Your objective >>
Check each line of the data for "with", and copy the ones that have it.
Start of Data segment
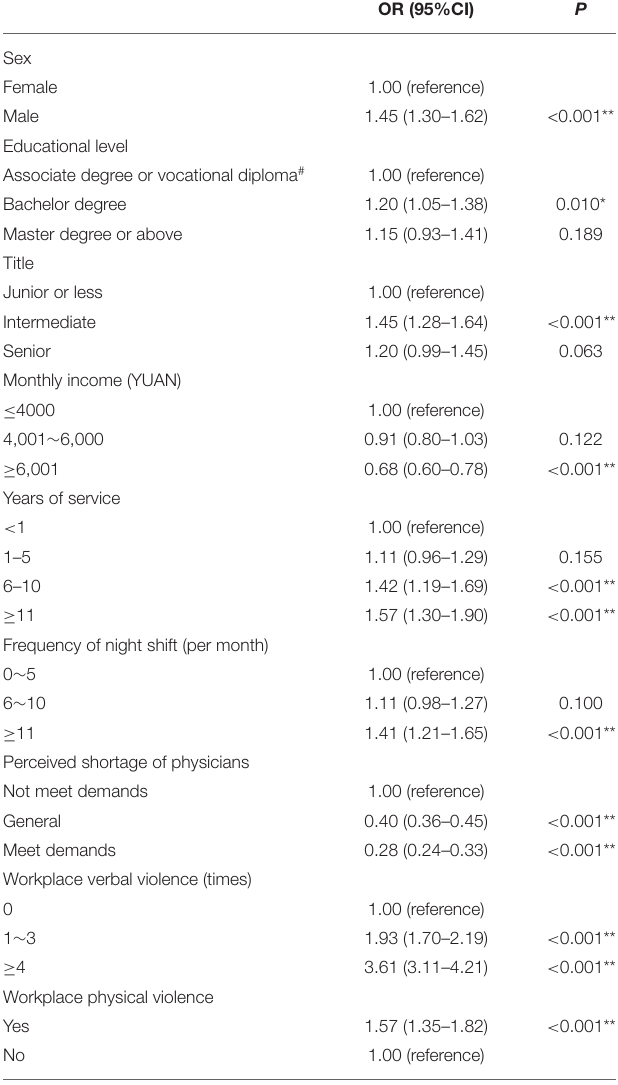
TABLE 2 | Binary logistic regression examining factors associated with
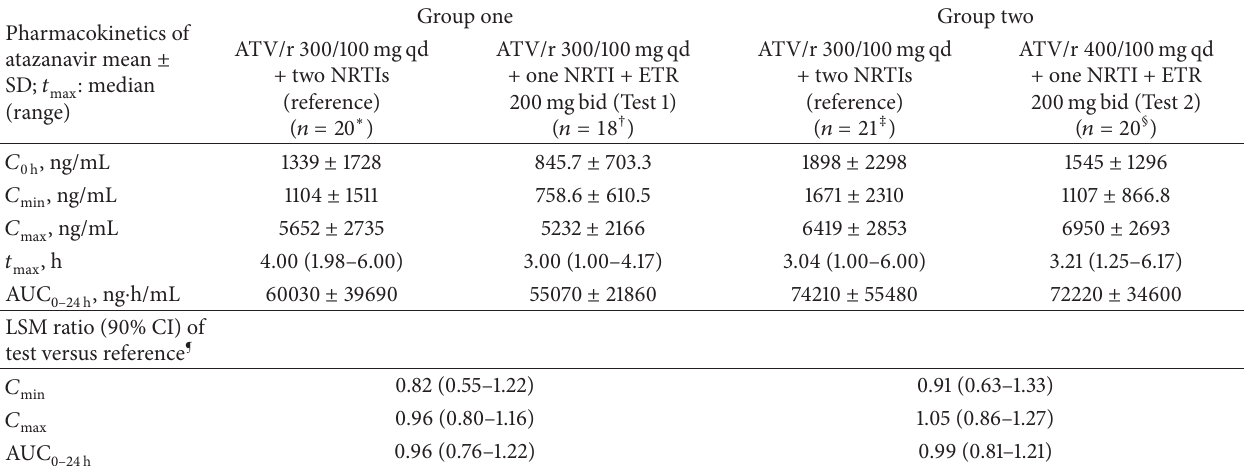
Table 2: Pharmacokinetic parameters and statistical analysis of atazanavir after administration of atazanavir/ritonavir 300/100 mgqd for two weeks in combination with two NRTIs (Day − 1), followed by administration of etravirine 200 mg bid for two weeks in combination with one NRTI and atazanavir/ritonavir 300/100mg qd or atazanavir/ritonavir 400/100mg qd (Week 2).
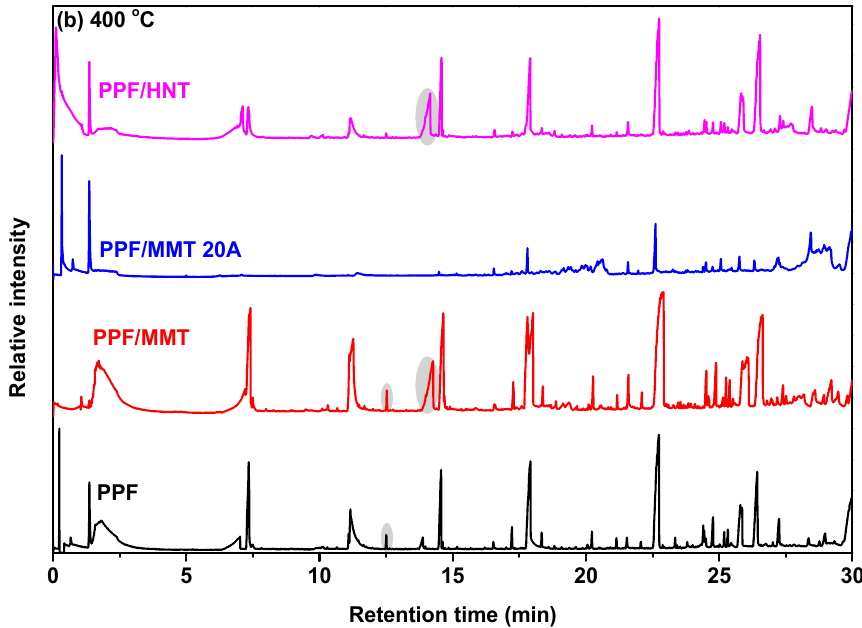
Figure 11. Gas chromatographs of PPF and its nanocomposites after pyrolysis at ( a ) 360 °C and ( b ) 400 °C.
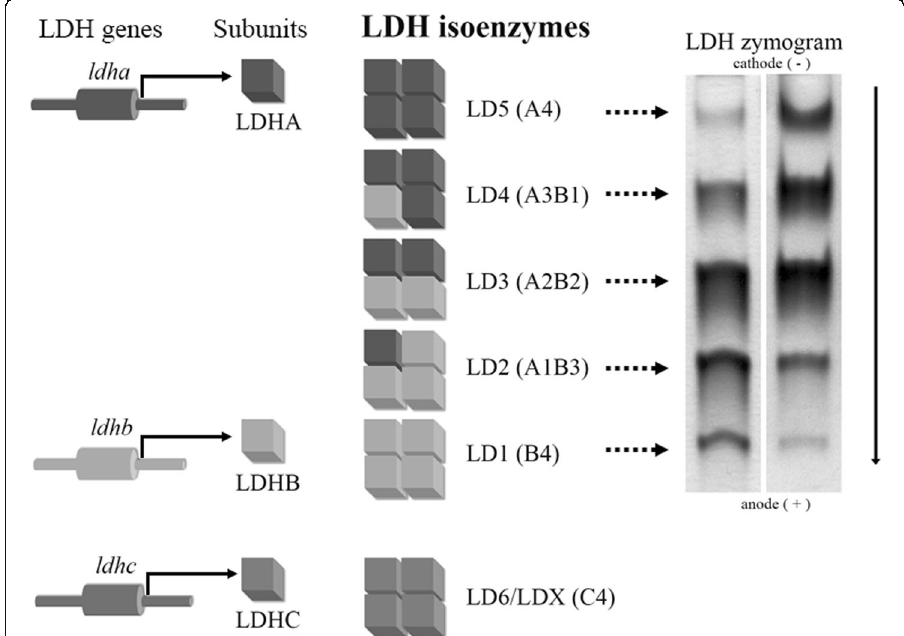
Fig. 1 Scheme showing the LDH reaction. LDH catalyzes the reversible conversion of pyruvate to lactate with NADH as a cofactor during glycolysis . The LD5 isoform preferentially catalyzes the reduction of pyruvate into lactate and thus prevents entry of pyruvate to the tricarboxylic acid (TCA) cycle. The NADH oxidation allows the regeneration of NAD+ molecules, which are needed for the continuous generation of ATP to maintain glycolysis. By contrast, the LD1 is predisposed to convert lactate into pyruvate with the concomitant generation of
End of Data segment
Solution >>
TABLE 2 | Binary logistic regression examining factors associated with
Table 2: Pharmacokinetic parameters and statistical analysis of atazanavir after administration of atazanavir/ritonavir 300/100 mgqd for two weeks in combination with two NRTIs (Day − 1), followed by administration of etravirine 200 mg bid for two weeks in combination with one NRTI and atazanavir/ritonavir 300/100mg qd or atazanavir/ritonavir 400/100mg qd (Week 2).
Fig. 1 Scheme showing the LDH reaction. LDH catalyzes the reversible conversion of pyruvate to lactate with NADH as a cofactor during glycolysis . The LD5 isoform preferentially catalyzes the reduction of pyruvate into lactate and thus prevents entry of pyruvate to the tricarboxylic acid (TCA) cycle. The NADH oxidation allows the regeneration of NAD+ molecules, which are needed for the continuous generation of ATP to maintain glycolysis. By contrast, the LD1 is predisposed to convert lactate into pyruvate with the concomitant generation of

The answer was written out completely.